De um lado, encontramos o brasileiro José Costa, que por acaso ou fastio começa a construir uma nova identidade - uma identidade húngara - no dia em que a música de um idioma incompreensível o subjuga e mesmeriza. “Sem a mínima noção do aspecto, da estrutura, do corpo mesmo das palavras, eu não tinha como saber onde cada palavra começava ou até onde ia. Era impossível destacar uma palavra da outra, seria como pretender cortar um rio a faca.”

Do outro lado, temos a presença comovente de um jovem húngaro, Paulo Rónai, e sua paixão também gratuita pelo português, numa Budapeste que estava a poucos anos de se tornar quintal da Alemanha nazista. “A mim, sob seu aspecto escrito, (o português) dava-me antes a impressão de um latim falado por crianças ou velhos, de qualquer maneira gente que não tivesse os dentes. Se os tivesse, como haveria perdido tantas consoantes?”

José, antes de virar húngaro, se espanta: “Cortei o som, me fixei nas legendas, e observando em letras pela primeira vez palavras húngaras, tive a impressão de ver seus esqueletos: ö az álom elötti talajon táncol”. Paulo, às vésperas de virar brasileiro, fica abismado: “E olhava espantado para palavras como lua, dor, pessoa, veia, procurando apanhar o que nelas restava das palavras latinas, cheias e sonoras”.

O que se descreve nos dois livros, a partir desse momento mágico em que novas palavras reinauguram o mundo, é a aventura da reinvenção da própria vida dos narradores. Uma, a de Paulo, aventura épica, no cenário da maior tragédia do século 20 e provavelmente de todos os tempos. A outra, a de Zsoze, aventura besta, circular, de significado fugidio, prenúncio de um século em que até as grandes tragédias prometem nos chegar esvaziadas de sentido.

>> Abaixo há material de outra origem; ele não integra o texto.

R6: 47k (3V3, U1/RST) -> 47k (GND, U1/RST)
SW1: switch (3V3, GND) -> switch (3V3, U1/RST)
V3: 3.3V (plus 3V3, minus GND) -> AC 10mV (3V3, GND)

Se percursos e estilos são diferentes, resta o bastante de solo comum para que o livro de Rónai nos ajude a entender “Budapeste”. Não, o romance de Chico Buarque não é uma ode à busca da palavra exata, como andam dizendo por aí (lugar-comum mais vazio que esse, só o espanto com a capacidade do autor de “reconstruir” uma cidade que nunca visitou, como se o livro tivesse alguma pretensão realista). O sortilégio da prosa diabolicamente bem urdida, ponto mais forte do Chico escritor, parece ter confundido o pessoal. Ode à busca da palavra exata é toda a obra do autor desde “A banda”. O que distingue “Budapeste” é quase o contrário, uma confissão de fragilidade do indivíduo falante - fragilidade tão grande que borra a própria idéia de autoria - diante da língua que ele fala.

Ou melhor: diante da língua que o fala. Chico e Rónai nos descortinam o encantamento com o fato óbvio - mas pouco considerado - de que as línguas nos falam tanto quanto são faladas por nós. (Sergio Rodrigues)

* Confesso: ando mesmo atrasada com as minhas leituras. Motivo? Leituras, leituras, leituras. Em outras plavras, numa outra língua, information overload.